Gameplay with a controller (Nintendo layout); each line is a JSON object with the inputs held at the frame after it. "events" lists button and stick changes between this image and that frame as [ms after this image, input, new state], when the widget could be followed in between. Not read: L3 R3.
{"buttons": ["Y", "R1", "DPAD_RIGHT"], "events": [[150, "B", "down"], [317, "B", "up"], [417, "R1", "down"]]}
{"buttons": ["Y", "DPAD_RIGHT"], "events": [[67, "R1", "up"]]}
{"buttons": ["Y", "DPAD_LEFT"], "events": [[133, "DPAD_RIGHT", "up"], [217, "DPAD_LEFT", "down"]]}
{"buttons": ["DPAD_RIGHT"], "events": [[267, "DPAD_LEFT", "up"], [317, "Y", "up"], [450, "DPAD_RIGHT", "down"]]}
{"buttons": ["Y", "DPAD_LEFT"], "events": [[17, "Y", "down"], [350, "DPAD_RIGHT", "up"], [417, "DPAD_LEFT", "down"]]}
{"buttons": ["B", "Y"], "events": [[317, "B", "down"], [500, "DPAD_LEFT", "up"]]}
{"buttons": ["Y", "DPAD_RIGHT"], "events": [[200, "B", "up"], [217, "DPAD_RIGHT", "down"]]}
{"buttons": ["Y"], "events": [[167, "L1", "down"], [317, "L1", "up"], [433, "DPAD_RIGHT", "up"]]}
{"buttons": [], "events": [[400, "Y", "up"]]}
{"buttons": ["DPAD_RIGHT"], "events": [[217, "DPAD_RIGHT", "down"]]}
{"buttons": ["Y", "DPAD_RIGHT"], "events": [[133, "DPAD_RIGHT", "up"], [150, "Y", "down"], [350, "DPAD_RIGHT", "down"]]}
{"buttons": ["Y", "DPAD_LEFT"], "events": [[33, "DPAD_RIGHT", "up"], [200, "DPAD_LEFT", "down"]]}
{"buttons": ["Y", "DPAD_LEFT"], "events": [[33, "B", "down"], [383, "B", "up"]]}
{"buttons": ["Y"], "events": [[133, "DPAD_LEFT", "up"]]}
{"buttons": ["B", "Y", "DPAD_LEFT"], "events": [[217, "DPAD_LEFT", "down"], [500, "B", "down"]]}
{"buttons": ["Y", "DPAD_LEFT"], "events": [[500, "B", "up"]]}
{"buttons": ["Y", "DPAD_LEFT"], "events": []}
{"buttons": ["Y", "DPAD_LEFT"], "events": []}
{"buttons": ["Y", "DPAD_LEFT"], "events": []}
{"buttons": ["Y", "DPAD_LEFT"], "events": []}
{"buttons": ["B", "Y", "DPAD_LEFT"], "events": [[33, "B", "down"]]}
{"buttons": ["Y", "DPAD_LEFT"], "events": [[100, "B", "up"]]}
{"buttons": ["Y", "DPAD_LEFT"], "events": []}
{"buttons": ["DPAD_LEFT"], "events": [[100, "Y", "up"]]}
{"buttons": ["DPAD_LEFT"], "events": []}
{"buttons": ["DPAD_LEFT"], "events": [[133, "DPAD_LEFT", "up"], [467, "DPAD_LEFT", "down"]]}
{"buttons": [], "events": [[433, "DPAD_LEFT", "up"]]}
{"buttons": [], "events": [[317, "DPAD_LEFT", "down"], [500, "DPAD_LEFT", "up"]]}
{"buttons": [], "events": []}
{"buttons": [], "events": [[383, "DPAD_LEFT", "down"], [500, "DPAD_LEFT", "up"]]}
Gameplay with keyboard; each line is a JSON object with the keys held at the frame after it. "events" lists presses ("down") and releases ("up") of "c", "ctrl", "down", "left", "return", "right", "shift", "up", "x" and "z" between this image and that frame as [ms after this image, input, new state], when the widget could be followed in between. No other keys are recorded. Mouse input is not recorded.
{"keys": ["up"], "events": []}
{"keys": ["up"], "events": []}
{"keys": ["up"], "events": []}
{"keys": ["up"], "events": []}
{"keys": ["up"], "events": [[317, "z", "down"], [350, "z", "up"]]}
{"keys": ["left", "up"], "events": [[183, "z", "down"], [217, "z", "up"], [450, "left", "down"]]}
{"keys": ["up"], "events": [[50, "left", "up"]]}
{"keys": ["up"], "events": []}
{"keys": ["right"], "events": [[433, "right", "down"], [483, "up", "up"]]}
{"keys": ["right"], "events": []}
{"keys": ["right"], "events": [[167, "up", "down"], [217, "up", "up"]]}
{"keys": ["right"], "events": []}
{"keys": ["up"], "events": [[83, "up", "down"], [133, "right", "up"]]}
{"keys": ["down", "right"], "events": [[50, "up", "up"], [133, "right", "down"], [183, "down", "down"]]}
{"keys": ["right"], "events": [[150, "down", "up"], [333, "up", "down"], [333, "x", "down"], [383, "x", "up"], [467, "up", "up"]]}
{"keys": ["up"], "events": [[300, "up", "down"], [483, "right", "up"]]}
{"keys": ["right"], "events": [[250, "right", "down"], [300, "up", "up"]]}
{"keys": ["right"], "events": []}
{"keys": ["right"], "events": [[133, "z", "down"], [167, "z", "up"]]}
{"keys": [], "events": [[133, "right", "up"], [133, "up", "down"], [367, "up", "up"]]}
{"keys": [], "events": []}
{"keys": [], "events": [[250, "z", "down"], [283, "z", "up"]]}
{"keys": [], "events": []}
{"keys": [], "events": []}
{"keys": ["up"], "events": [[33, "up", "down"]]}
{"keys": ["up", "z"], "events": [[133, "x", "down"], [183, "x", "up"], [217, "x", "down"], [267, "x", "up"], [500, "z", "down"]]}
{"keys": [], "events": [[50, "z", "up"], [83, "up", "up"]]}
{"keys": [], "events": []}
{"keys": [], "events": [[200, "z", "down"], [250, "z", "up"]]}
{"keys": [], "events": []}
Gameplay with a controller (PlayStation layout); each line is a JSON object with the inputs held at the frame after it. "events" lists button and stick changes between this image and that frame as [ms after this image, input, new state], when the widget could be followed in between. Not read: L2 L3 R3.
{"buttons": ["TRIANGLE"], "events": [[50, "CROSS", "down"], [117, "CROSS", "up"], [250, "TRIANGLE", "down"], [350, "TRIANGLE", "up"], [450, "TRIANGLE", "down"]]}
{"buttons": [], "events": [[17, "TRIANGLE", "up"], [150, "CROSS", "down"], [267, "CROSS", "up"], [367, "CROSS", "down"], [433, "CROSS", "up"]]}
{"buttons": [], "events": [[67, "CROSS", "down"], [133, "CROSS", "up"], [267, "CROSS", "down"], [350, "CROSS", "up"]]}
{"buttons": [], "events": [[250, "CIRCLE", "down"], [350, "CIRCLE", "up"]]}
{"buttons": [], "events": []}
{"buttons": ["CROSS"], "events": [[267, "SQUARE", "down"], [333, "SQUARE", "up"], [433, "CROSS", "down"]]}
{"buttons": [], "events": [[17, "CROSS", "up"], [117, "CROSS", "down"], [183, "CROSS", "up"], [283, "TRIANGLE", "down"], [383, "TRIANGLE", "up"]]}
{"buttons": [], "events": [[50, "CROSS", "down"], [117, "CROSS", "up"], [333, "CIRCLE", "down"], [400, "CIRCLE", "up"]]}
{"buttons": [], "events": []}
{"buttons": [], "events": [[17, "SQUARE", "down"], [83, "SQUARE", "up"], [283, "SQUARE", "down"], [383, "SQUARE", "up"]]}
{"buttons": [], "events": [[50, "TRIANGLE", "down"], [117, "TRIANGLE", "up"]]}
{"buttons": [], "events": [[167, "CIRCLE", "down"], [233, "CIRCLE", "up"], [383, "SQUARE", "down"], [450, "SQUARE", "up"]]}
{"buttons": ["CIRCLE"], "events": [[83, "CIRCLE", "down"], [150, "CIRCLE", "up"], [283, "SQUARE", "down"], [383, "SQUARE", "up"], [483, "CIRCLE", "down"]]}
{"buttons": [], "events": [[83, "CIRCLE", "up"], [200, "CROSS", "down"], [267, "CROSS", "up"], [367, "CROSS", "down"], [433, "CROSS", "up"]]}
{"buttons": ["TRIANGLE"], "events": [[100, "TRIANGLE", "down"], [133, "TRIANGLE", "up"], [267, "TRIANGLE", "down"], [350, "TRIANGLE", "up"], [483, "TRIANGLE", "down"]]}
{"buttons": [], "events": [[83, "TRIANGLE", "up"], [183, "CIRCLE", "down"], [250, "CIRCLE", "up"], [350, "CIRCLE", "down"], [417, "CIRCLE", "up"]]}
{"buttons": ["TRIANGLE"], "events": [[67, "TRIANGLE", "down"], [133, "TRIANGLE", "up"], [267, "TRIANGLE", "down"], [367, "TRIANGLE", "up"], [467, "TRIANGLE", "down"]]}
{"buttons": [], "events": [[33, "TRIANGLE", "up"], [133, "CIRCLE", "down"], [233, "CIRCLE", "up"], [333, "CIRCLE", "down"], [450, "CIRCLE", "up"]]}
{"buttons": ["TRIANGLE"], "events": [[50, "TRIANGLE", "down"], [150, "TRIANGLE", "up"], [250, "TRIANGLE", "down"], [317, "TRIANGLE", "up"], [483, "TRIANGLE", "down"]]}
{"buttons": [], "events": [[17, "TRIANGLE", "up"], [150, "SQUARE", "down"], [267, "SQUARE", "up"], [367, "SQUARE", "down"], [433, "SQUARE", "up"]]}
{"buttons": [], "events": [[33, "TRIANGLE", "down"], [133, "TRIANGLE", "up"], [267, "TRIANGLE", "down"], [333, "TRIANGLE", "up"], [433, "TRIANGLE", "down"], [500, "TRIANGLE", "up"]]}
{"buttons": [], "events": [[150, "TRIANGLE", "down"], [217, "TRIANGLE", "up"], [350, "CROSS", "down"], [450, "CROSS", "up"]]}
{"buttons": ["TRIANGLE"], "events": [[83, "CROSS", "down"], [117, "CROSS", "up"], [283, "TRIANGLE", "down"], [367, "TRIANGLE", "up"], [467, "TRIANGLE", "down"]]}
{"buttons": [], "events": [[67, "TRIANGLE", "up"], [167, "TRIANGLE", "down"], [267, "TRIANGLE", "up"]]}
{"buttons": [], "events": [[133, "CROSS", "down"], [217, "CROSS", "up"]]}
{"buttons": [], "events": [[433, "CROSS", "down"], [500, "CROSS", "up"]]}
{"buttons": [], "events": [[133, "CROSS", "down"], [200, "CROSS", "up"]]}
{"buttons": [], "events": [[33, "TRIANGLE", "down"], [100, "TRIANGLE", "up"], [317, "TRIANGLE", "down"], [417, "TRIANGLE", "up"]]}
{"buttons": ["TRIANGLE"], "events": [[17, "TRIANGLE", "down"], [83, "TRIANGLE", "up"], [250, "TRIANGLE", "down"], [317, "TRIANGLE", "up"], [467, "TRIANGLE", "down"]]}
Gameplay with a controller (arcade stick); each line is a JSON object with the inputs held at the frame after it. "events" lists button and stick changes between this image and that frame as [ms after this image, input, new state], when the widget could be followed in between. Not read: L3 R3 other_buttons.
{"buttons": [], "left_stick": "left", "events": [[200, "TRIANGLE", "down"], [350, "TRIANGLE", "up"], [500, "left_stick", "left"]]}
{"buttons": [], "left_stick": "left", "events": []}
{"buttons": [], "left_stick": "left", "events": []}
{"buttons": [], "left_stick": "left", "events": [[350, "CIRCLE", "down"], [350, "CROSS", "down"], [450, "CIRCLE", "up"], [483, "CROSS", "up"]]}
==========
Your task — Your reply should consist of one number: how many lines in the entries contain the string "that".

Solution below — 4